Die düsteren Prognosen Potters erinnern an den Kulturpessimismus, der das erste Auftreten des Films begleitete. Man kann das negative Fazit allerdings nicht auf Unkenntnis oder elitäre Vorurteile zurückführen. Die Situation, die Potter Mitte der 90-er Jahre umreißt, entsteht, nachdem sich der Film als Kunst-Medium bewiesen hatte und darin theoretisch entsprechend gewürdigt worden war. Potter der Schwarzmalerei zu bezichtigen ist ein billiger Ausweg. Seine Thesen signalisieren eine Entwicklung, die neuerlich die Anstrengung verlangt, mit der die Herausforderung eines Massenmediums zu Beginn des Jahrhunderts aufgenommen worden ist. Und diesmal reicht es nicht, das kinematographische Bewegungsbild sachgerecht zu bewerten.

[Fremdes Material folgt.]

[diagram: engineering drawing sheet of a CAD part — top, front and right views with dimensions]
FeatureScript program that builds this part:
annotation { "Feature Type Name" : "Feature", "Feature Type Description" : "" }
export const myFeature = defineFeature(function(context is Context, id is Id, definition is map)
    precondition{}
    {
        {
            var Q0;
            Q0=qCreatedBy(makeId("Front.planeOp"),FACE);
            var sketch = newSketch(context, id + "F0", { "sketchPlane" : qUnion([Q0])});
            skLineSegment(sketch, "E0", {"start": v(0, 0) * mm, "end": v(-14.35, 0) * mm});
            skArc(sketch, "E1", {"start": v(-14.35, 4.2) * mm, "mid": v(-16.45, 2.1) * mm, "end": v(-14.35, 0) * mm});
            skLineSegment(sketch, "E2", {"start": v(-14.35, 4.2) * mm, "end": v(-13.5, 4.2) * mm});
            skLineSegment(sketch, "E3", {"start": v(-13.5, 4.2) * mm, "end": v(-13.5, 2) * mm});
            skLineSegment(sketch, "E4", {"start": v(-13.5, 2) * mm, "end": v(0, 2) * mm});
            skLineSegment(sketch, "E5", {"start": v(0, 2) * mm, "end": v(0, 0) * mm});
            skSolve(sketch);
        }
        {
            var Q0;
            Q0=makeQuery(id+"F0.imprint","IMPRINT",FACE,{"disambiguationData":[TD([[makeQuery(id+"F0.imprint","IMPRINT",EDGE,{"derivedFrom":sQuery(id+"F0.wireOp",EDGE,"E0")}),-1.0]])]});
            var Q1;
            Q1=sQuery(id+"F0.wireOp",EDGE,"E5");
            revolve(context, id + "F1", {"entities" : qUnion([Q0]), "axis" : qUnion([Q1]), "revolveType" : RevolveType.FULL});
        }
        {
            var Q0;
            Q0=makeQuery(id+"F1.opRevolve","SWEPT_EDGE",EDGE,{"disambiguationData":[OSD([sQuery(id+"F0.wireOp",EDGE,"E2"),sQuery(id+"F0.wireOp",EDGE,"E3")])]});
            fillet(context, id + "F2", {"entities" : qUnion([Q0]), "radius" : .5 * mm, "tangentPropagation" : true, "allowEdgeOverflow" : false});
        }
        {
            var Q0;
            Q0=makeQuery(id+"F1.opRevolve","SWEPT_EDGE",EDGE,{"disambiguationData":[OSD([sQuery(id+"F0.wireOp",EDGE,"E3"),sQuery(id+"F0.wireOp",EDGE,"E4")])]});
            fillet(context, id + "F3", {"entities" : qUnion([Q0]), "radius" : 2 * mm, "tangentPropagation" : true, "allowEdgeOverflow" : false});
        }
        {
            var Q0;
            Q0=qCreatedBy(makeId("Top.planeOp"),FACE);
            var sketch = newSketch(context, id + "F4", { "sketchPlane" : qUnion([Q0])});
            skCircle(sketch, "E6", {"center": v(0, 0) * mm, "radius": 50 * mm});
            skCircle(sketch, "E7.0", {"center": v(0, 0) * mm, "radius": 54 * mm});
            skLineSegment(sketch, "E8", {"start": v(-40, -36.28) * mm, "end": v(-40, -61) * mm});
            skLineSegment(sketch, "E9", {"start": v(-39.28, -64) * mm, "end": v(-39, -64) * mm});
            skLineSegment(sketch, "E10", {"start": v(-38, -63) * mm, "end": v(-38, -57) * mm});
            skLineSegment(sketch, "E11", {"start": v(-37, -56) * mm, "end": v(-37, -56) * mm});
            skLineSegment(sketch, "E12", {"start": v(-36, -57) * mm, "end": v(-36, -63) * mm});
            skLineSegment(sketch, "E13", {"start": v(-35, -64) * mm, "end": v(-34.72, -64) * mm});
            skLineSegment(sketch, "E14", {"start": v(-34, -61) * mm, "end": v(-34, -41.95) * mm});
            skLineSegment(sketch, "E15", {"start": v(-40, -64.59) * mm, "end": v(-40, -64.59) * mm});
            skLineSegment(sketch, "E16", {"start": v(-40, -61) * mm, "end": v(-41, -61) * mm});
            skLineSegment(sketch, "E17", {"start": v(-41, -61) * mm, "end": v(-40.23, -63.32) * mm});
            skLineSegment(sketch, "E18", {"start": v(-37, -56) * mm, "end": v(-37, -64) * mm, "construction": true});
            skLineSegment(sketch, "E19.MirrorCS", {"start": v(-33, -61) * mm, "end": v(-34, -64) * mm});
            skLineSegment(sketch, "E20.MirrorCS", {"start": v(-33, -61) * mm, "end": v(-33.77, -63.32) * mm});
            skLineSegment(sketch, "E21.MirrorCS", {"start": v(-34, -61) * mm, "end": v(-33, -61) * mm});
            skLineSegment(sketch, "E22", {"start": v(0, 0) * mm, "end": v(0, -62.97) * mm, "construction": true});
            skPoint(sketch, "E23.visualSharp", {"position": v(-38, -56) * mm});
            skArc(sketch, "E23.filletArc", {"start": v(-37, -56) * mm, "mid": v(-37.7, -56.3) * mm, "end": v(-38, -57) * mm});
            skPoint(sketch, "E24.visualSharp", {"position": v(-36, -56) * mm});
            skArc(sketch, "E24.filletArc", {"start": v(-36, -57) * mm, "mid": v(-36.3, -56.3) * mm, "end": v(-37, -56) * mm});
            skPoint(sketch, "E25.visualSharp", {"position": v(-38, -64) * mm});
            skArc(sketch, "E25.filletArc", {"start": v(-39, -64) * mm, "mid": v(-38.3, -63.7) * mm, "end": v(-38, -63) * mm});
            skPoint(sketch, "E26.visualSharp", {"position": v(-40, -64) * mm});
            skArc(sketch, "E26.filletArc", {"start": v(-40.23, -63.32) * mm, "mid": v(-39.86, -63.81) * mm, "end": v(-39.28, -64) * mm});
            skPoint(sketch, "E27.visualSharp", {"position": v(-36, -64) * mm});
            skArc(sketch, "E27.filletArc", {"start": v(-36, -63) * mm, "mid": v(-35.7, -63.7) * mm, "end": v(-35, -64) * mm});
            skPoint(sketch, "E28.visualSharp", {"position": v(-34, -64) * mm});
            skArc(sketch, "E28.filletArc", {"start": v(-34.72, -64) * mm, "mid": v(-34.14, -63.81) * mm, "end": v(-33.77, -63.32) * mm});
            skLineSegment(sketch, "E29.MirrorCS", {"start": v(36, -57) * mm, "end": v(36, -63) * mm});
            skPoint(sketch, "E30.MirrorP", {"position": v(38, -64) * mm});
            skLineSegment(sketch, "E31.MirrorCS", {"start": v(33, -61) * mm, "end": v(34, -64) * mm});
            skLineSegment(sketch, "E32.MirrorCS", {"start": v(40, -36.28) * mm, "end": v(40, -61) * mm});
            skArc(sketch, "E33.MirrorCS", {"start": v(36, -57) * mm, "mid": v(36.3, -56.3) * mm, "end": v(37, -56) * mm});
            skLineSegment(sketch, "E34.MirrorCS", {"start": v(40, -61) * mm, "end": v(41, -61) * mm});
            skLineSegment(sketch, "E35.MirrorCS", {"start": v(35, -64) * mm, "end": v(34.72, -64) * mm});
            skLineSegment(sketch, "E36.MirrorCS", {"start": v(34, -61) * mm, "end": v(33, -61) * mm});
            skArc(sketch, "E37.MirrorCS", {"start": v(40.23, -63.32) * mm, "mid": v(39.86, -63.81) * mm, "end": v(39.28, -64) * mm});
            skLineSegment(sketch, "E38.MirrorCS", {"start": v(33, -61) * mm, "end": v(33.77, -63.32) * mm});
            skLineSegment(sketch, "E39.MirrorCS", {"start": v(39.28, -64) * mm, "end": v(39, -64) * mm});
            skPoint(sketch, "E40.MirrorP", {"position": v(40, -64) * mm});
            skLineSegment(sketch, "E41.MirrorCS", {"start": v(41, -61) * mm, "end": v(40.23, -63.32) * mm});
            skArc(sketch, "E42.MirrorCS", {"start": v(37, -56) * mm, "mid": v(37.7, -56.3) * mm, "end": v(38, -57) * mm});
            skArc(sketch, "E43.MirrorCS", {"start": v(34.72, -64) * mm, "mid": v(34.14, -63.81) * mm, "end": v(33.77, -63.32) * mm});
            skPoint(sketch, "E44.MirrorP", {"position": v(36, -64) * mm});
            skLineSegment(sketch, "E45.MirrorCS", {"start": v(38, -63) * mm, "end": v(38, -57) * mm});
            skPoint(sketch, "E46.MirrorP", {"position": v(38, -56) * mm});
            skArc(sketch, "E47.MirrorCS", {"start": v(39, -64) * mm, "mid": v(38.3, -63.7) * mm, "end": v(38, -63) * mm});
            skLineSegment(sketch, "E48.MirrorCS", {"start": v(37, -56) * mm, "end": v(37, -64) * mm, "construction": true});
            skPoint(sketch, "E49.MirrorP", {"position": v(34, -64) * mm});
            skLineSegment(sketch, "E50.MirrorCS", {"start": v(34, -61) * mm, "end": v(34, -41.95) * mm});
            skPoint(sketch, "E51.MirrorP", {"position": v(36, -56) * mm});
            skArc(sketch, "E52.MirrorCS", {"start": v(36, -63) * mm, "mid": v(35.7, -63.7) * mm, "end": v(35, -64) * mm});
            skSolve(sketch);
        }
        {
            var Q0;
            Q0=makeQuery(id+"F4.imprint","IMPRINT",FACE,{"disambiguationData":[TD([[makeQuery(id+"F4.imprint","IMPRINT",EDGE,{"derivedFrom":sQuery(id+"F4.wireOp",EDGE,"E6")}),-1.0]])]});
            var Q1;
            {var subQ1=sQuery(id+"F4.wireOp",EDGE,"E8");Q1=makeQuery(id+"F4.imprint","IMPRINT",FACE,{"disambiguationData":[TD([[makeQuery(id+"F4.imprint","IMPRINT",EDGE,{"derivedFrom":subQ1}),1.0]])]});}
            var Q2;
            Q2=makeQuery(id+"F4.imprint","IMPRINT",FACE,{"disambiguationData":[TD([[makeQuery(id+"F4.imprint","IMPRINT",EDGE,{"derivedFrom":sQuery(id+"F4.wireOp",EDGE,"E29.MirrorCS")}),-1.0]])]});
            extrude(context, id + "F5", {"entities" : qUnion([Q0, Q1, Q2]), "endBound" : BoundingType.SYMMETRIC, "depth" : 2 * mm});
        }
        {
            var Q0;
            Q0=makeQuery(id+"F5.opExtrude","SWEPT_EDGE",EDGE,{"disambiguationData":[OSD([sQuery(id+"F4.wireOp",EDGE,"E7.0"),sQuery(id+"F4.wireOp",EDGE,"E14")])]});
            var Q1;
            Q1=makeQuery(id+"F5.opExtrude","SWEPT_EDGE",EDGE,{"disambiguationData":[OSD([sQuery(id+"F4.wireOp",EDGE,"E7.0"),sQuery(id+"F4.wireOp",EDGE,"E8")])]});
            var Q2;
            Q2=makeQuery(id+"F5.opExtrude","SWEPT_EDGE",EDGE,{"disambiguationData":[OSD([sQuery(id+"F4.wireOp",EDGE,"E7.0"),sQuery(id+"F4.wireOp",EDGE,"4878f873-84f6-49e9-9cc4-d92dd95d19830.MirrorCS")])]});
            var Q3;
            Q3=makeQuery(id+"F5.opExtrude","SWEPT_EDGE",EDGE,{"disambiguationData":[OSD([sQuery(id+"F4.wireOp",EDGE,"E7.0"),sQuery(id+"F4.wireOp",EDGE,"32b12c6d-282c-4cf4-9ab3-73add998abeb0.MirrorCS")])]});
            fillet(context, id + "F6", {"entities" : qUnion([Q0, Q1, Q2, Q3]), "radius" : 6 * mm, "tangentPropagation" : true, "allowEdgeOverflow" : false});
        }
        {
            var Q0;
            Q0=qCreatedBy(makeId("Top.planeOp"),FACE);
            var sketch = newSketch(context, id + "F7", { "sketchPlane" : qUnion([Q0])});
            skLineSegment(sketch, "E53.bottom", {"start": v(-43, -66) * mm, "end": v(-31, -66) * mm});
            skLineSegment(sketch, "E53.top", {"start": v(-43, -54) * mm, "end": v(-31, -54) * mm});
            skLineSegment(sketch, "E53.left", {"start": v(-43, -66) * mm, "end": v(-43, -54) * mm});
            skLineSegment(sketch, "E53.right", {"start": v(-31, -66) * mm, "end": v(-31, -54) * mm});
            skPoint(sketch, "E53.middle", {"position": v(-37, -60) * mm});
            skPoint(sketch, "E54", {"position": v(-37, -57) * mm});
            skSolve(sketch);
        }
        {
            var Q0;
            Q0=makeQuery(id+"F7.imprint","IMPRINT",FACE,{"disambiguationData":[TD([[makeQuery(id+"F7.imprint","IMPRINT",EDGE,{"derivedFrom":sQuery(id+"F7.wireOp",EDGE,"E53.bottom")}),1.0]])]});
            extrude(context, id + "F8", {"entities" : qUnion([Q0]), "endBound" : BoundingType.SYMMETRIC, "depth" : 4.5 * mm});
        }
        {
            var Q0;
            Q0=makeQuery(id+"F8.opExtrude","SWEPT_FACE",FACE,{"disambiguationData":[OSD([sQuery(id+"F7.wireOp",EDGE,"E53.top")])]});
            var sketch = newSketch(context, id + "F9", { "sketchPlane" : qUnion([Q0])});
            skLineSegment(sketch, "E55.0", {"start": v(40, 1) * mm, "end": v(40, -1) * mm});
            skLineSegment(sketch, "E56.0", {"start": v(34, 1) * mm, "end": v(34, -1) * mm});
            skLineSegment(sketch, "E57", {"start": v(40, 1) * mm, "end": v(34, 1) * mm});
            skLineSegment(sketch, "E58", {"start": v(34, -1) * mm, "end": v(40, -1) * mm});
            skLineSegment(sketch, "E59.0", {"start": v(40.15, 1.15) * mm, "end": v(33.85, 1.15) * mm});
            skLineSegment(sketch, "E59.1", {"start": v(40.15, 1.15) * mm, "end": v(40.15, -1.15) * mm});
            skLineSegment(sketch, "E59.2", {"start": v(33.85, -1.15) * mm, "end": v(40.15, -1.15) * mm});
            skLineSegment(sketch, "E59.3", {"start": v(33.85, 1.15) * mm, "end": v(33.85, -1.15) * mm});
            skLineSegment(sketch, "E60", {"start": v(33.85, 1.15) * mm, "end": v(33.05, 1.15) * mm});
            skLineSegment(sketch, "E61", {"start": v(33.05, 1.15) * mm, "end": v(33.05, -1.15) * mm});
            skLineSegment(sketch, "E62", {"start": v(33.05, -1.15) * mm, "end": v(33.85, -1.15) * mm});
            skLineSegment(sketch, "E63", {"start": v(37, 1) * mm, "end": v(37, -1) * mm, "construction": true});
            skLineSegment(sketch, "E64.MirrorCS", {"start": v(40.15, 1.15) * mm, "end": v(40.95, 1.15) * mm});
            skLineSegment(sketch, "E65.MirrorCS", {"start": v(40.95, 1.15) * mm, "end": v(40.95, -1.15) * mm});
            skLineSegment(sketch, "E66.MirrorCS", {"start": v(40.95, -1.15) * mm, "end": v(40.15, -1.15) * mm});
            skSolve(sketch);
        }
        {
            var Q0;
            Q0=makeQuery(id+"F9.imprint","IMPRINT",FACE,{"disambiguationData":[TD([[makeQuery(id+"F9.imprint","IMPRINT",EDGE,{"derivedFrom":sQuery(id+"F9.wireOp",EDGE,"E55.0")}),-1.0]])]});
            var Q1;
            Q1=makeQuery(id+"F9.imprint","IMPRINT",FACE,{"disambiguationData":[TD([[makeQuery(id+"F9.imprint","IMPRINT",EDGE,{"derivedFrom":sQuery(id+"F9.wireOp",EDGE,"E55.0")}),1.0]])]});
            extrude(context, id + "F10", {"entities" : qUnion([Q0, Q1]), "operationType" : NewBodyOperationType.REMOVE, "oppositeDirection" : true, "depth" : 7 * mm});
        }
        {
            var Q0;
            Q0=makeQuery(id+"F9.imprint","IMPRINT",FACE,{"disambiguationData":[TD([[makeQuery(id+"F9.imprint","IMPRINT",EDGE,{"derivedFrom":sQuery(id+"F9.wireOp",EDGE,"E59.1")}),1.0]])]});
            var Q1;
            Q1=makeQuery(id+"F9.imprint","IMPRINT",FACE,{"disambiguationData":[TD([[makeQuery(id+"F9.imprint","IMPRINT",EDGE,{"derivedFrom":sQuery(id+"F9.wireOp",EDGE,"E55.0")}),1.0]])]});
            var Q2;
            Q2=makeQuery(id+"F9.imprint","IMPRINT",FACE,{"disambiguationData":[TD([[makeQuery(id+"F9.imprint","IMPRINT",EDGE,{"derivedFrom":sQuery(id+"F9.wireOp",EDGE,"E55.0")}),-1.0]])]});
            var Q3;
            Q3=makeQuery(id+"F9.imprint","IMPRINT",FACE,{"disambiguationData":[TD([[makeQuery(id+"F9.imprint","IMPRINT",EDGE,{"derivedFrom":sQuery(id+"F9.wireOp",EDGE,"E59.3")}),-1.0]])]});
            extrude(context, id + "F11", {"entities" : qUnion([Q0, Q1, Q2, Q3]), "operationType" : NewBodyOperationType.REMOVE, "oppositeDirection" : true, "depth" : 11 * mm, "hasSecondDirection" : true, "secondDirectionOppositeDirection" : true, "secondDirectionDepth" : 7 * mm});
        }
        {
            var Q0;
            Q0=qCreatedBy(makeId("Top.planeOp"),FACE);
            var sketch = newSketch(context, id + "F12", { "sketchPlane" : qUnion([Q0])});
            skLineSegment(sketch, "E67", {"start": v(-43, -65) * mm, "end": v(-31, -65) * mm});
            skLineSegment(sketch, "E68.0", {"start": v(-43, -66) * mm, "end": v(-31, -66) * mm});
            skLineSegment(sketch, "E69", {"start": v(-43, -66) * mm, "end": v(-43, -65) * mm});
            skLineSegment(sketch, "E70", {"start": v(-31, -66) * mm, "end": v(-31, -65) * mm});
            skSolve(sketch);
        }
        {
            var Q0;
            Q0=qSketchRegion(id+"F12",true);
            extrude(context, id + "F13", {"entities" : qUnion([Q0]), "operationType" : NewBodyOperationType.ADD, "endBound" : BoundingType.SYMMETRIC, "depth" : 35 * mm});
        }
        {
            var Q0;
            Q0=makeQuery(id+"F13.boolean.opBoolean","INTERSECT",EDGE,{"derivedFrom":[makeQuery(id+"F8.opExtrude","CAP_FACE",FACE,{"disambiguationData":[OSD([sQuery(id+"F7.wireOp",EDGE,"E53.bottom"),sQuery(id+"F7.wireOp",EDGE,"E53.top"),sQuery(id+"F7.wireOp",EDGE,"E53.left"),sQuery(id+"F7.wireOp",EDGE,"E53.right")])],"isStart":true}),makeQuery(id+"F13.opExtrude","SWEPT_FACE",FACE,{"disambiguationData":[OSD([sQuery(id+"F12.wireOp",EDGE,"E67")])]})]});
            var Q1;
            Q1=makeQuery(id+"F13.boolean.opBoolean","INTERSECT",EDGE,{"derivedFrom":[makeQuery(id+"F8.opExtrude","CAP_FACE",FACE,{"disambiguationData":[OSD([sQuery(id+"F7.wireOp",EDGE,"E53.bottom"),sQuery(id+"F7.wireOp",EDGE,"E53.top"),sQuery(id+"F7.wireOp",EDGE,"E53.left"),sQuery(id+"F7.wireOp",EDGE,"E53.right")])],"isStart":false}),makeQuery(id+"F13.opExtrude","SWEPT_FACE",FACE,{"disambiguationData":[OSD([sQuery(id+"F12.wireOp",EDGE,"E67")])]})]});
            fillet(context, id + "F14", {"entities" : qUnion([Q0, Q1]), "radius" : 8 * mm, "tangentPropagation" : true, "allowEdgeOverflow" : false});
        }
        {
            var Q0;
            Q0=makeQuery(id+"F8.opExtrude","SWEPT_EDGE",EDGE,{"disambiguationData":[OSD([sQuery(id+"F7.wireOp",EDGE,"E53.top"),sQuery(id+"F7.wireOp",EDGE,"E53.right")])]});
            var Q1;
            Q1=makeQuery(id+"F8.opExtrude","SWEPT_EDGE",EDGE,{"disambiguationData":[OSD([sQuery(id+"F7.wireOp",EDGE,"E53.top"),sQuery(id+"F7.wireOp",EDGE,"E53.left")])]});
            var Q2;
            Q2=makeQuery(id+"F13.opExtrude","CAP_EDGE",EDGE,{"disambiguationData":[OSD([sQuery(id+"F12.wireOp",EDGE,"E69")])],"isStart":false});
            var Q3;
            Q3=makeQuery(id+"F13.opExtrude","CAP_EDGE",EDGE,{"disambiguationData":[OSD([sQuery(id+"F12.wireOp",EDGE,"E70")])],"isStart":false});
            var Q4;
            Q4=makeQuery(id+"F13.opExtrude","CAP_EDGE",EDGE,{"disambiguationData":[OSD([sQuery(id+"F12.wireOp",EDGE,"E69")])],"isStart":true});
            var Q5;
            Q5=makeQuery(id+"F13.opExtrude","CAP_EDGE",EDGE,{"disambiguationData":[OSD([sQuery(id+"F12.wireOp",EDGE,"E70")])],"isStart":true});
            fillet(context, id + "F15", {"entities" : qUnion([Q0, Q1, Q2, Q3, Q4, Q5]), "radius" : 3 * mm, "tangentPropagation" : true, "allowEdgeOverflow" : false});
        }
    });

Die Standards, denen die Produktion und Distribution von Bildern überhaupt folgt, sind erschüttert. Der Fall eines Film-Autors am Rand der Unterhaltungs-Imperien zeigt das exemplarisch. Selbst klassische Filme sind im Fernsehen von der Zerstückelung durch Kürzung, Werbung und Verschnitt betroffen. Für jemanden, der gegenwärtig unter diesen Bedingungen Kunst produzieren will, stellen sich harte Fragen. Noch niemals war die Willkür mannigfaltiger Bildproduktionen derart verbreitet; die kommerzielle Verwertung von ,,Kultur`` hat gigantische Ausmaße angenommen. Es steht jedem frei, im gesicherten Terrain ,,künstlerisch wertvoller Filme`` zu verbleiben und den gängigen TV- Konsum, die Video-Games der Jugendlichen, sowie Computersimulationen künstlicher Welten auszublenden. Doch aus dieser Position hat man kein Recht, abschätzig auf Personen zu blicken, die sich der Überforderung aussetzen.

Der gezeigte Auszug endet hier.